Please return the listing exactly as it stands, skipping any pictures.

(Information supplied begins)

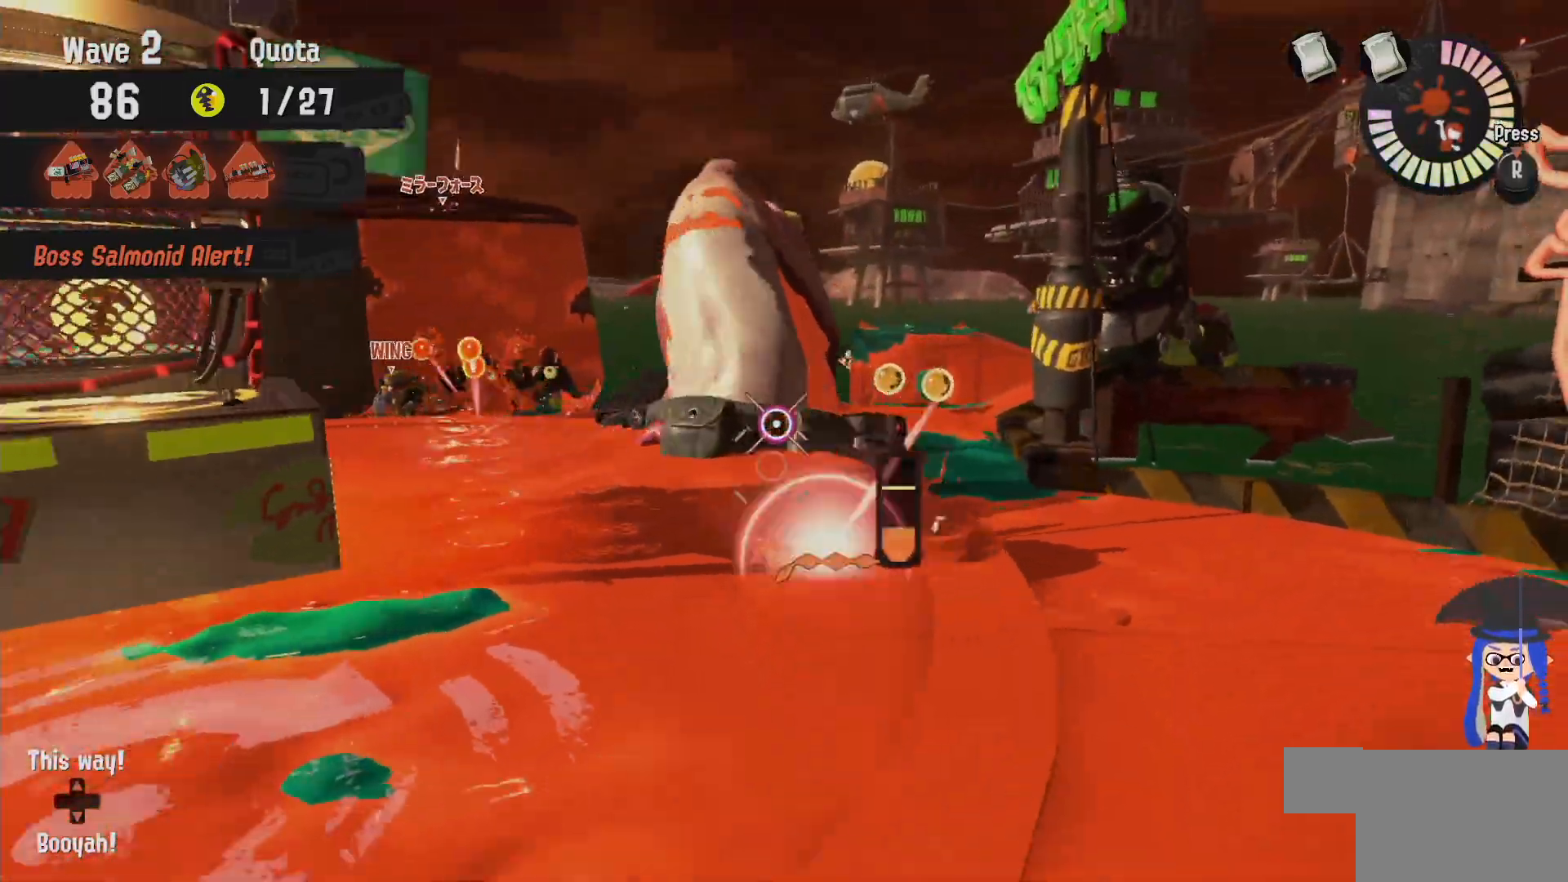
{"dt_ms": 1000, "buttons": ["B", "L2"], "left_stick": "up-right", "right_stick": "center"}
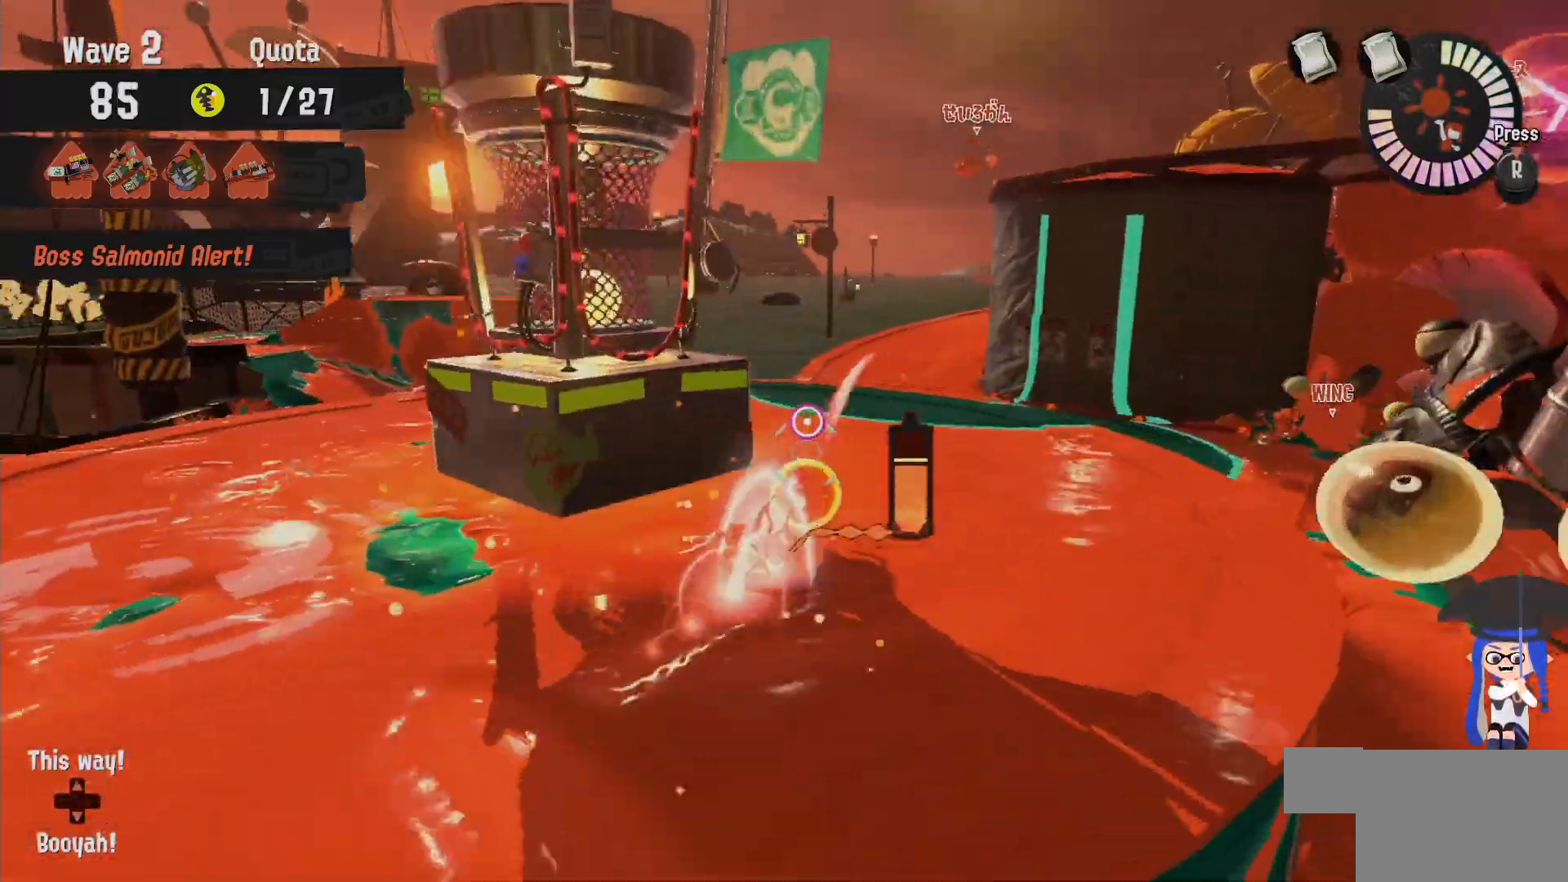
{"dt_ms": 500, "buttons": [], "left_stick": "up-right", "right_stick": "center", "events": [[50, "L2", "up"], [150, "B", "up"]]}
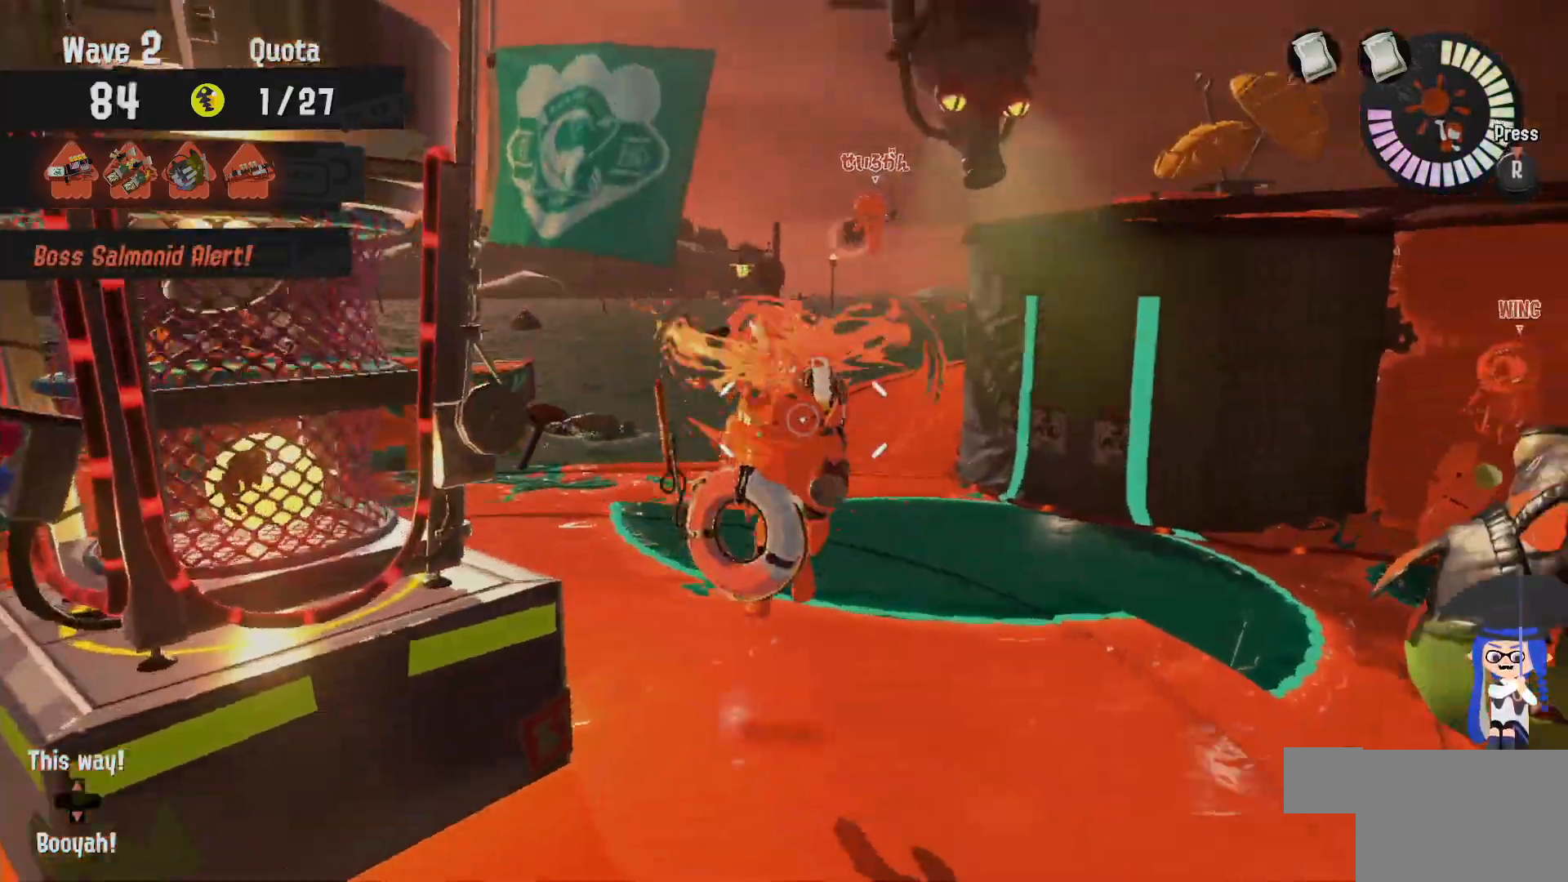
{"dt_ms": 500, "buttons": [], "left_stick": "right", "right_stick": "center", "events": [[483, "left_stick", "right"]]}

(Information supplied ends)

_Task answer_
{"dt_ms": 1000, "buttons": ["B", "L2"], "left_stick": "up-right", "right_stick": "center"}
{"dt_ms": 500, "buttons": [], "left_stick": "up-right", "right_stick": "center", "events": [[50, "L2", "up"], [150, "B", "up"]]}
{"dt_ms": 500, "buttons": [], "left_stick": "right", "right_stick": "center", "events": [[483, "left_stick", "right"]]}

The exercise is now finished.